## [WORK REQUEST]
When a line in the data below includes "CreationDate", pick it out and copy it.

RECORDS FOR THIS EXERCISE below:

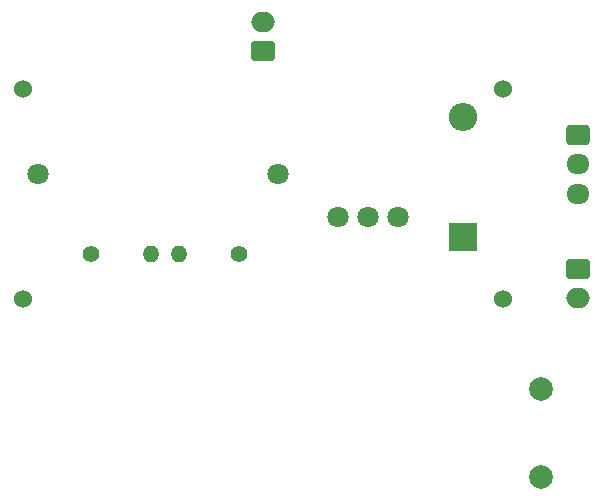
<source format=gbr>
%TF.GenerationSoftware,KiCad,Pcbnew,(6.0.5)*%
%TF.CreationDate,2023-02-27T23:38:10+09:00*%
%TF.ProjectId,Kiker_PSU,4b696b65-725f-4505-9355-2e6b69636164,rev?*%
%TF.SameCoordinates,Original*%
%TF.FileFunction,Soldermask,Top*%
%TF.FilePolarity,Negative*%
%FSLAX46Y46*%
G04 Gerber Fmt 4.6, Leading zero omitted, Abs format (unit mm)*
G04 Created by KiCad (PCBNEW (6.0.5)) date 2023-02-27 23:38:10*
%MOMM*%
%LPD*%
G01*
G04 APERTURE LIST*
G04 Aperture macros list*
%AMRoundRect*
0 Rectangle with rounded corners*
0 $1 Rounding radius*
0 $2 $3 $4 $5 $6 $7 $8 $9 X,Y pos of 4 corners*
0 Add a 4 corners polygon primitive as box body*
4,1,4,$2,$3,$4,$5,$6,$7,$8,$9,$2,$3,0*
0 Add four circle primitives for the rounded corners*
1,1,$1+$1,$2,$3*
1,1,$1+$1,$4,$5*
1,1,$1+$1,$6,$7*
1,1,$1+$1,$8,$9*
0 Add four rect primitives between the rounded corners*
20,1,$1+$1,$2,$3,$4,$5,0*
20,1,$1+$1,$4,$5,$6,$7,0*
20,1,$1+$1,$6,$7,$8,$9,0*
20,1,$1+$1,$8,$9,$2,$3,0*%
G04 Aperture macros list end*
%ADD10R,2.400000X2.400000*%
%ADD11O,2.400000X2.400000*%
%ADD12C,1.800000*%
%ADD13C,1.524000*%
%ADD14C,2.000000*%
%ADD15RoundRect,0.250000X-0.725000X0.600000X-0.725000X-0.600000X0.725000X-0.600000X0.725000X0.600000X0*%
%ADD16O,1.950000X1.700000*%
%ADD17C,1.400000*%
%ADD18O,1.400000X1.400000*%
%ADD19RoundRect,0.250000X-0.750000X0.600000X-0.750000X-0.600000X0.750000X-0.600000X0.750000X0.600000X0*%
%ADD20O,2.000000X1.700000*%
%ADD21RoundRect,0.250000X0.750000X-0.600000X0.750000X0.600000X-0.750000X0.600000X-0.750000X-0.600000X0*%
G04 APERTURE END LIST*
D10*
%TO.C,D1*%
X150241000Y-92583000D03*
D11*
X150241000Y-82423000D03*
%TD*%
D12*
%TO.C,R3*%
X114300000Y-87217500D03*
X134620000Y-87217500D03*
%TD*%
D13*
%TO.C,U1*%
X153670000Y-97790000D03*
X153670000Y-80010000D03*
X113030000Y-97790000D03*
X113030000Y-80010000D03*
%TD*%
D14*
%TO.C,C1*%
X156845000Y-112903000D03*
X156845000Y-105403000D03*
%TD*%
D15*
%TO.C,Kiker*%
X160020000Y-83900000D03*
D16*
X160020000Y-86400000D03*
X160020000Y-88900000D03*
%TD*%
D17*
%TO.C,R1*%
X118750000Y-93980000D03*
D18*
X123830000Y-93980000D03*
%TD*%
D17*
%TO.C,R2*%
X131318000Y-93980000D03*
D18*
X126238000Y-93980000D03*
%TD*%
D12*
%TO.C,Q1*%
X144780000Y-90861000D03*
X142240000Y-90861000D03*
X139700000Y-90861000D03*
%TD*%
D19*
%TO.C,PSU*%
X160020000Y-95250000D03*
D20*
X160020000Y-97750000D03*
%TD*%
D21*
%TO.C,REF\u002A\u002A*%
X133350000Y-76835000D03*
D20*
X133350000Y-74335000D03*
%TD*%
M02*

</source>
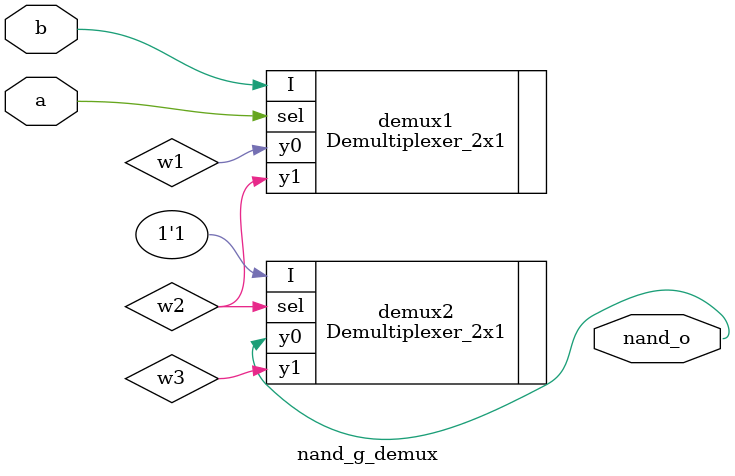
<source format=v>
`timescale 1ns / 1ps
module nand_g_demux(
input a,b,
output nand_o
    );
	 
wire w1,w2,w3;

Demultiplexer_2x1 demux1(.I(b),.sel(a),.y0(w1),.y1(w2));
Demultiplexer_2x1 demux2(.I(1'b1),.sel(w2),.y0(nand_o),.y1(w3));



endmodule

</source>
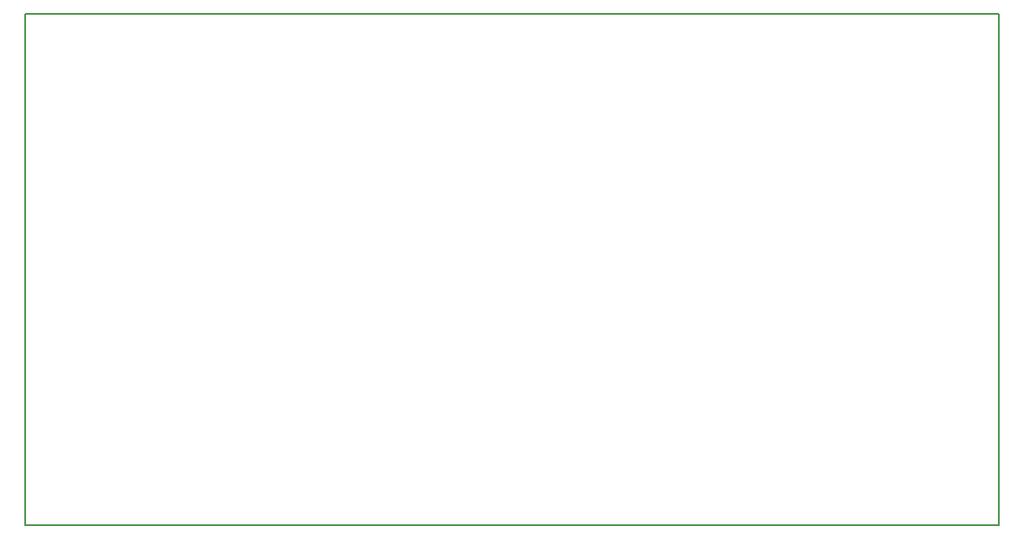
<source format=gbr>
G04 #@! TF.GenerationSoftware,KiCad,Pcbnew,5.0.2-bee76a0~70~ubuntu18.04.1*
G04 #@! TF.CreationDate,2018-12-12T17:35:25-08:00*
G04 #@! TF.ProjectId,NRF52832_Reference,4e524635-3238-4333-925f-526566657265,rev?*
G04 #@! TF.SameCoordinates,Original*
G04 #@! TF.FileFunction,Profile,NP*
%FSLAX46Y46*%
G04 Gerber Fmt 4.6, Leading zero omitted, Abs format (unit mm)*
G04 Created by KiCad (PCBNEW 5.0.2-bee76a0~70~ubuntu18.04.1) date Wed 12 Dec 2018 05:35:25 PM PST*
%MOMM*%
%LPD*%
G01*
G04 APERTURE LIST*
%ADD10C,0.150000*%
G04 APERTURE END LIST*
D10*
X188712800Y-74085600D02*
X188712800Y-124085600D01*
X93712800Y-74085600D02*
X188712800Y-74085600D01*
X93712800Y-124085600D02*
X93712800Y-74085600D01*
X188712800Y-124085600D02*
X93712800Y-124085600D01*
M02*

</source>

End of RECORDS FOR THIS EXERCISE.

## [SOLUTION TO THE EXERCISE]
%TF.CreationDate,2023-02-27T23:38:10+09:00*%
G04 #@! TF.CreationDate,2018-12-12T17:35:25-08:00*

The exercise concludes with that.